25.08.2013
Das Beinhaus von Mělnik befindet sich in der Krypta unter dem Altar der Kirche St. Peter und Paul. Der Abstieg in diese Unterwelt führt durch einen separaten Seiteneingang. Man steigt eine schmale, alte Treppe hinab; unten, in einem versteckten Winkel, sitzt eine Frau undefinierbaren Alters, nennen wir sie Madame Lampernisse.
„Ich heiße Lampernisse, und ich erfreue mich an den Farben. Jetzt hat man mich in die Finsternis geschickt. Früher habe ich Schwarz aus Knochen und Schwarz aus Kohle verkauft, aber nie habe ich jemandem die Schwärze der Nacht geliefert. Ich bin Lampernisse. Ich bin so gütig, aber man hat mich im Dunkeln eingeschlossen, zusammen mit einem Wesen, das die Lampen löscht.“ – Jean Ray, Malpertuis

30 Kronen für Madame Lampernisse und man darf hinter den uralten, verstaubten Vorhang blicken.

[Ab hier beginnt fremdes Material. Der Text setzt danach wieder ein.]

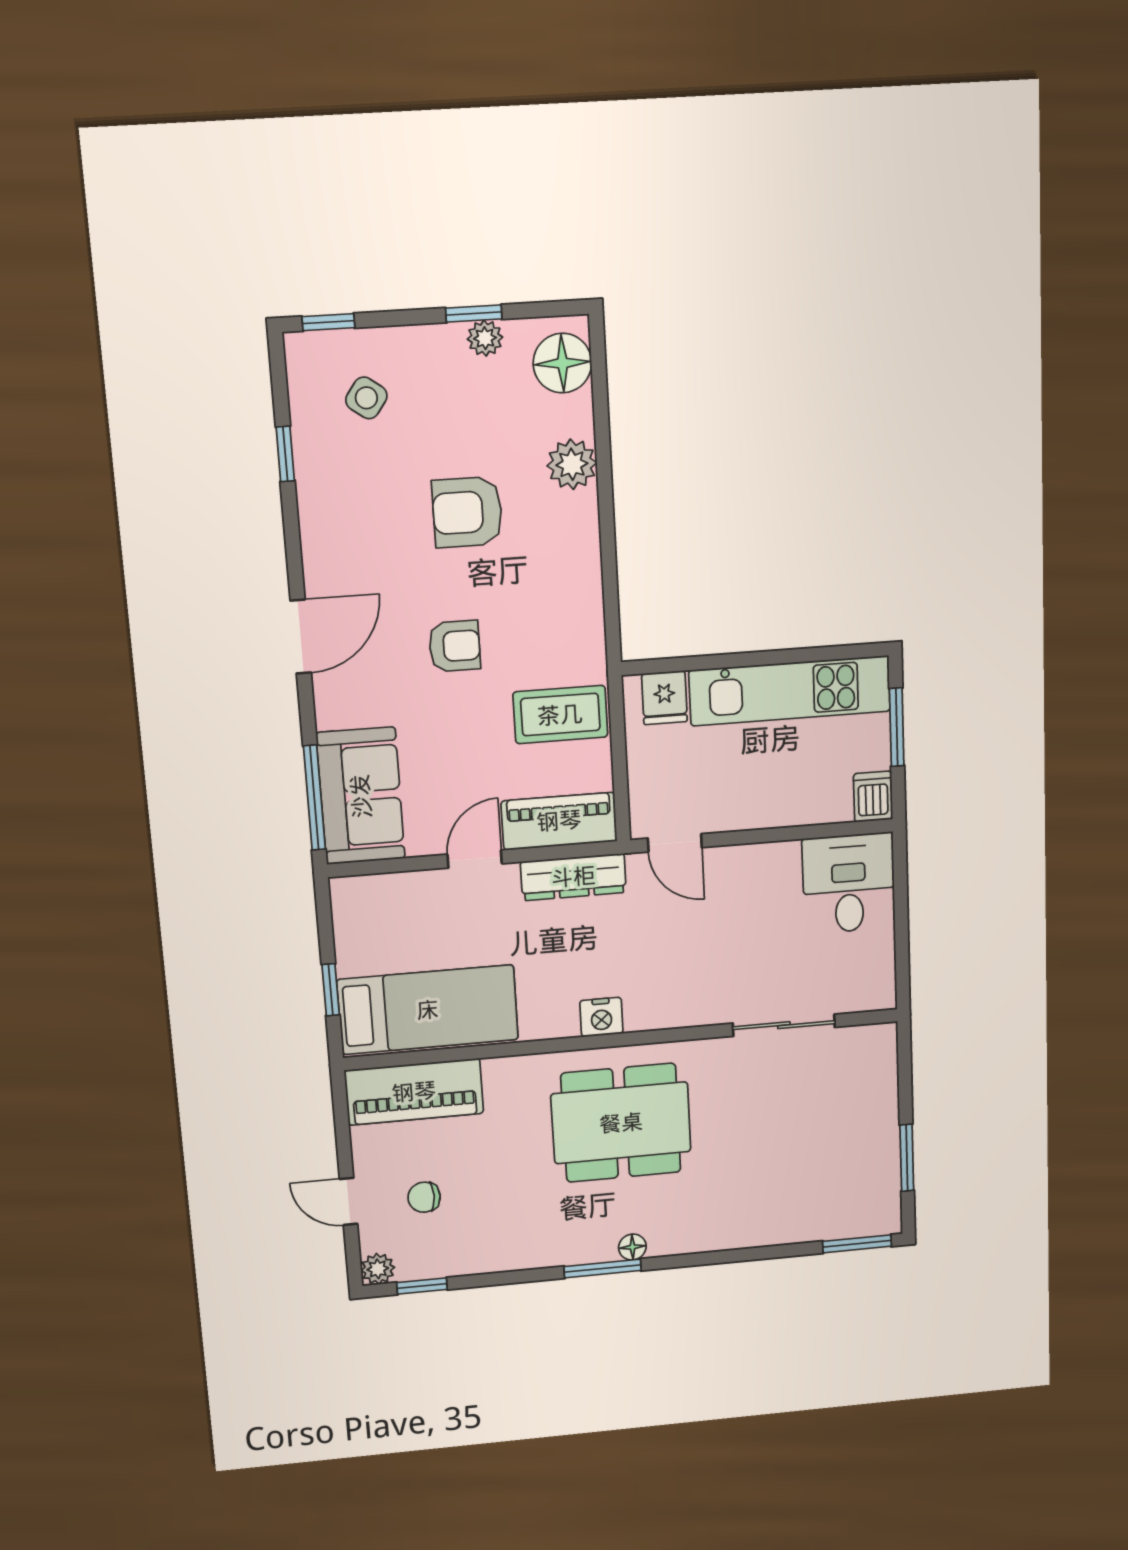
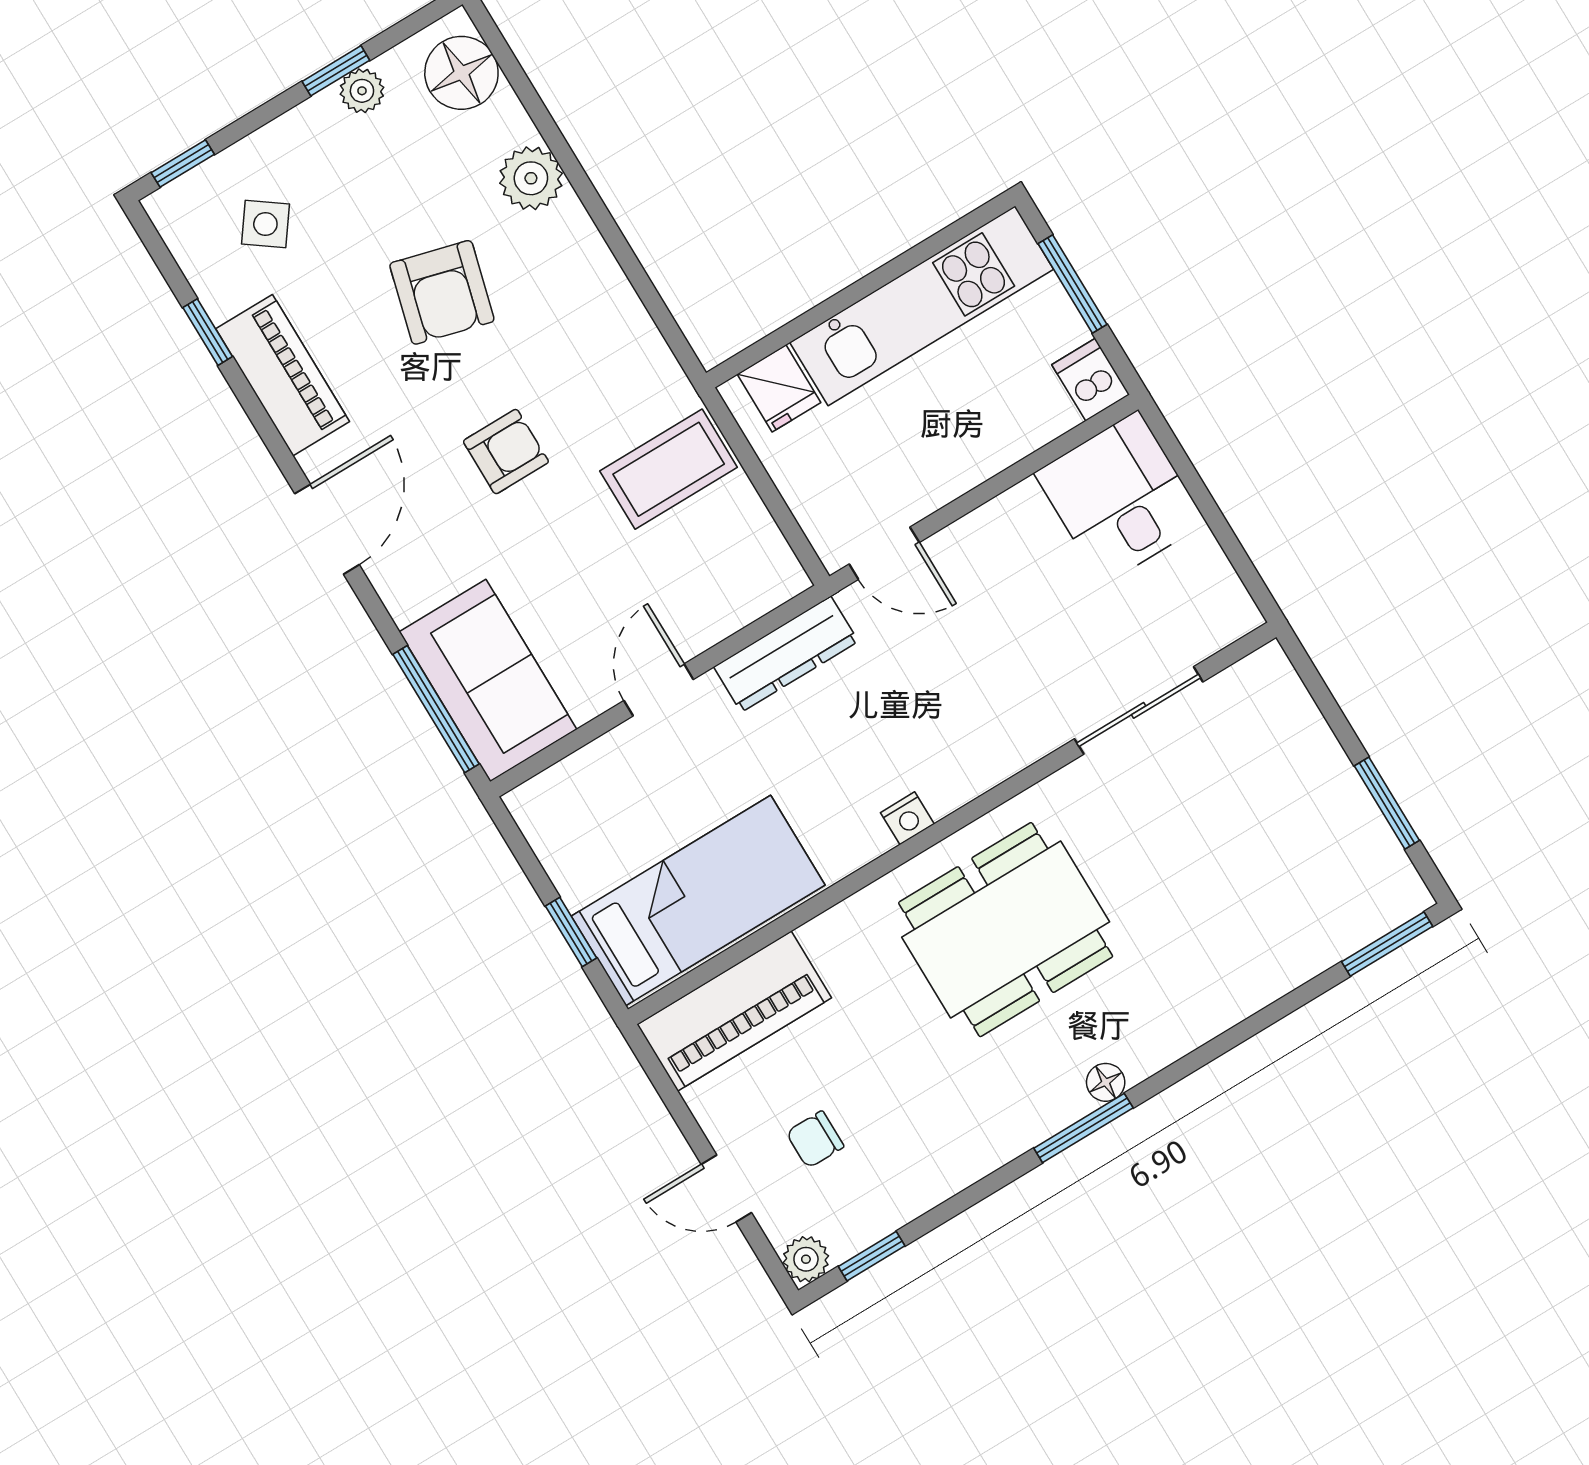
armchair: (467, 512) -> (442, 292), turned -75
piano: (559, 821) -> (283, 375), moved, turned 90
nightstand: (601, 1017) -> (907, 818), width x0.72, depth x0.74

Ein einziger Raum, nicht sehr groß. Man schätzt, daß er die Gebeine von etwa 15.000 Toten bewahrt.

Ursprünglich sollte die Krypta als letzte Ruhestätte der böhmischen Prinzessinnen und Königinnen dienen, die auf Schloß Mělnik residierten. Eine Pestepidemie im 16. Jahrhundert führte jedoch dazu, daß der kleine Friedhof, der die Kirche umgab, nicht mehr ausreichte, um die Toten zu bestatten, und die Krypta wurde zum Ossarium – Aufbewahrungsort für exhumierte Knochen und Schädel.

Als im Zuge einer Gubernialverordnung alle Ossarien aus hygienischen Gründen geschlossen und die Gebeine in der Erde bestattet werden sollten, beließ man es in Mělnik dabei, Eingang und Fenster des Beinhauses zuzumauern. So verblieb die Knochenkapelle bis 1913, als der Anthropologe Jindřich Matiegka sie öffnen ließ und zu untersuchen begann. Die Arrangements der Knochen und Schädel in ihrer jetzigen Form sind das Werk von Matiegka.

Das Herz aus Schädeln soll Liebe als christliche Tugend symbolisieren.


Einige der Schädel, die zur lateinischen Inschrift ECCE MORS (etwa: Seht den Tod) angeordnet wurden, haben ihren Platz verlassen.

Nicht nur die Höhe der Knochenwälle ist schwindelerregend,


auch ihre Tiefe. Der Tunnel im Frontwall, etwa fünf Meter tief, soll das leere Grab Christi und damit die Auferstehung symbolisieren.

„Dieses ist dein Weg“, wiederholt eine Stimme auf dem Tonband, das Madame Lampernisse angeschaltet hat.

Das Beinhaus von Mělnik ist kleiner als das berühmtere Ossarium von Sedlec bei Kutná Hora, und es gibt kaum Besucher. Mit etwas Glück kann man hier einen mind-blowing Nachmittag damit verbringen, sich auf den Boden der Krypta zu setzen und sich von Schädeln anstarren zu lassen, bis man ihre Gedanken kennt.


Zu den Exhumierten und den Pestopfern gesellten sich die Überreste Gefallener aus dem Dreißigjährigen Krieg und anderer Scharmützel.

Einige der Schädel zeigen die Spuren fataler Kampfwunden.